Le coloris est une des parties les plus considérables de la Peinture. C’est celle qui la caractérise, qui la distingue de la Sculpture ; c’est dans la couleur que consiste le charme & le brillant de nos ouvrages. Vous êtes assez avancés pour savoir tout cela. Vous savez encore que dans le coloris on regarde deux choses, la couleur locale & le clair-obscur ; que la couleur locale n’est autre chose que celle qui est naturelle à chaque objet, & que le clair-obscur est l’Art de distribuer les clairs & les ombres avec cette intelligence qui fait qu’un tableau produit de l’effet ; mais ce n’est point assez d’en avoir une idée générale. Le grand point est de savoir comment s’y prendre pour bien appliquer cette couleur locale, & pour acquérir cette intelligence qui la met en valeur par comparaison à une autre.
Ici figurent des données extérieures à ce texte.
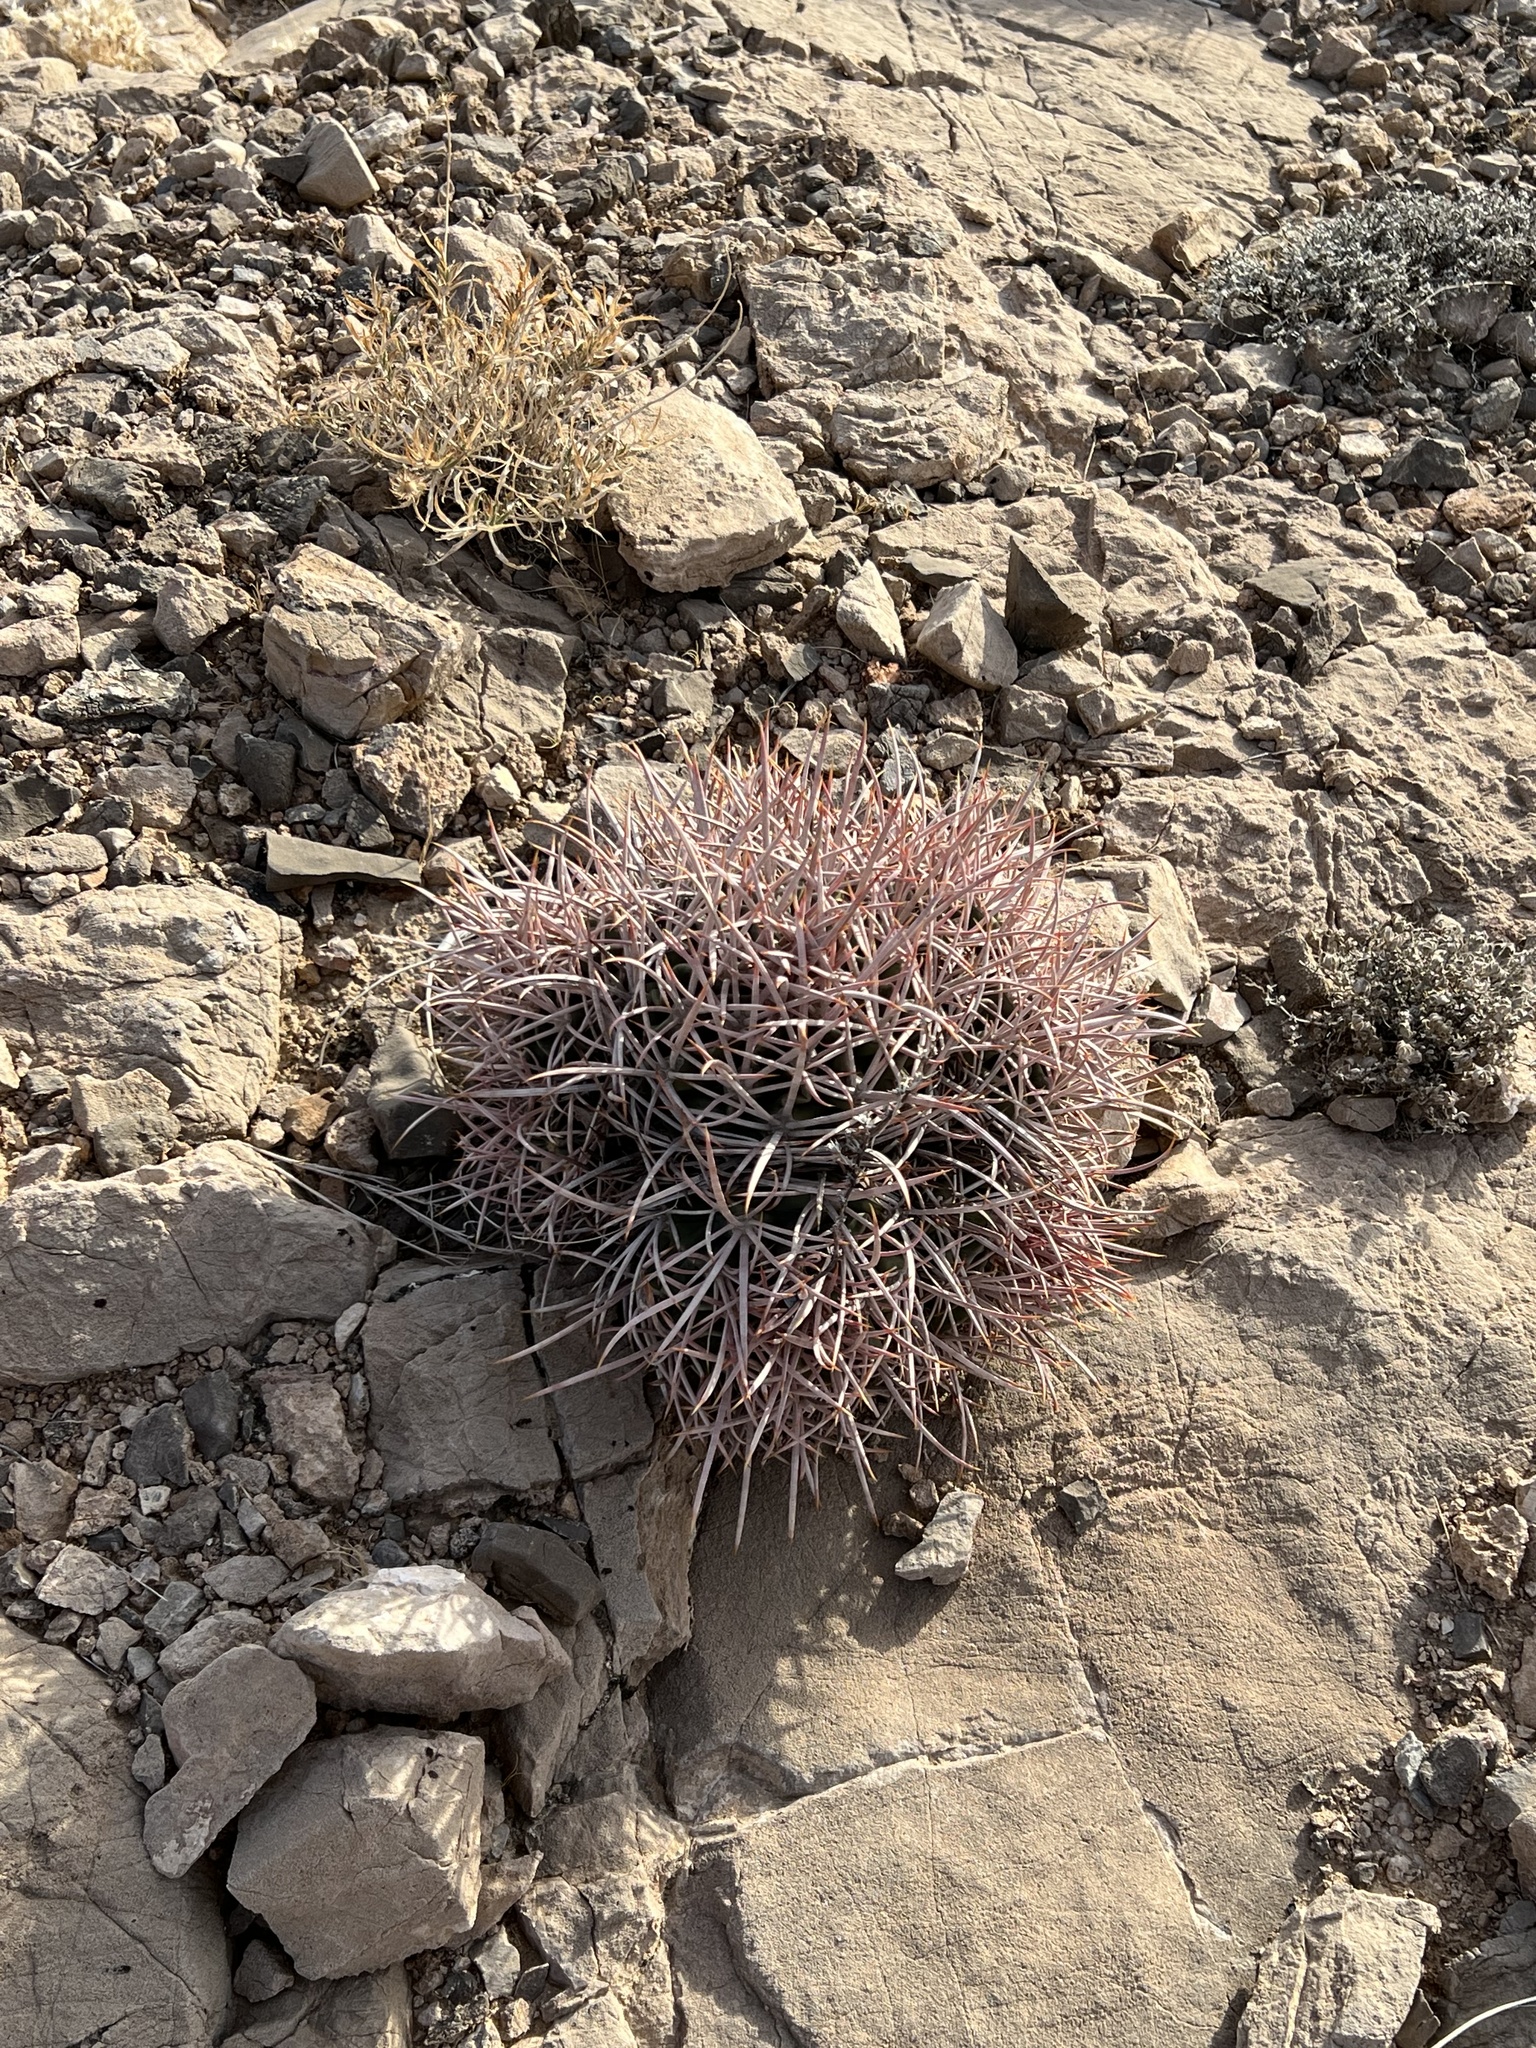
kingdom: Plantae
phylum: Tracheophyta
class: Magnoliopsida
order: Caryophyllales
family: Cactaceae
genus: Echinocactus
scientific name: Echinocactus polycephalus
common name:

C’est là, à mon sens, l’infini de notre Art, & sur lequel nous avons beaucoup moins de principes que sur les autres parties. Je dis principes fondés sur le naturel ; car de ceux fondés sur les ouvrages des anciens Maîtres, nous n’en manquons pas. Nous avons assez d’Ecrivains qui ont parlé là-dessus ; mais ce qu’ils ont dit est-il toujours bien solide, ou s’il est solide, faisons-nous bien tout ce qu’il faut pour en tirer le fruit que les bons préceptes doivent produire ? Voilà ma première difficulté.

Que faites-vous ? Pleins de la juste inspiration qu’on vous a inspirée pour’les Maîtres que nous regardons comme les premiers Coloristes, vous vous mettez à les copier. Mais comment les copiez-vous ? Purement & simplement & presque sans aucune réflexion ; mettant du blanc où vous voyez du blanc, du rouge où vous voyez du rouge, & ainsi du reste. En sorte qu’au lieu de vous faire une juste idée de la couleur de ce Maître, vous ne faites qu’en prendre l’échantillon. Que faudroit-il donc faire pour s’y prendre mieux ? Il faudroit, en copiant un beau tableau, demander à votre Maître les raisons qu’a pu avoir l’Auteur de ce tableau pour colorer telle ou telle partie de telle ou telle façon. Par-là, vous apprendriez à connoître par raisonnement, ce que vous cherchez par routine, & qu’elle ne peut vous donner. A chaque Auteur différent que vous copieriez, vous obtiendriez de votre Maître une instruction raisonnée nouvelle & de nouveaux principes qui vous entreroient dans l’esprit, & qui vous garantiroient de cette prévention qu’on prend quelquefois pour toute la vie, en se passionnant pour un Auteur, & en laissant-là tous les autres, ce qui cause presque toujours la perte d’un jeune-homme qui auroit pu réussir.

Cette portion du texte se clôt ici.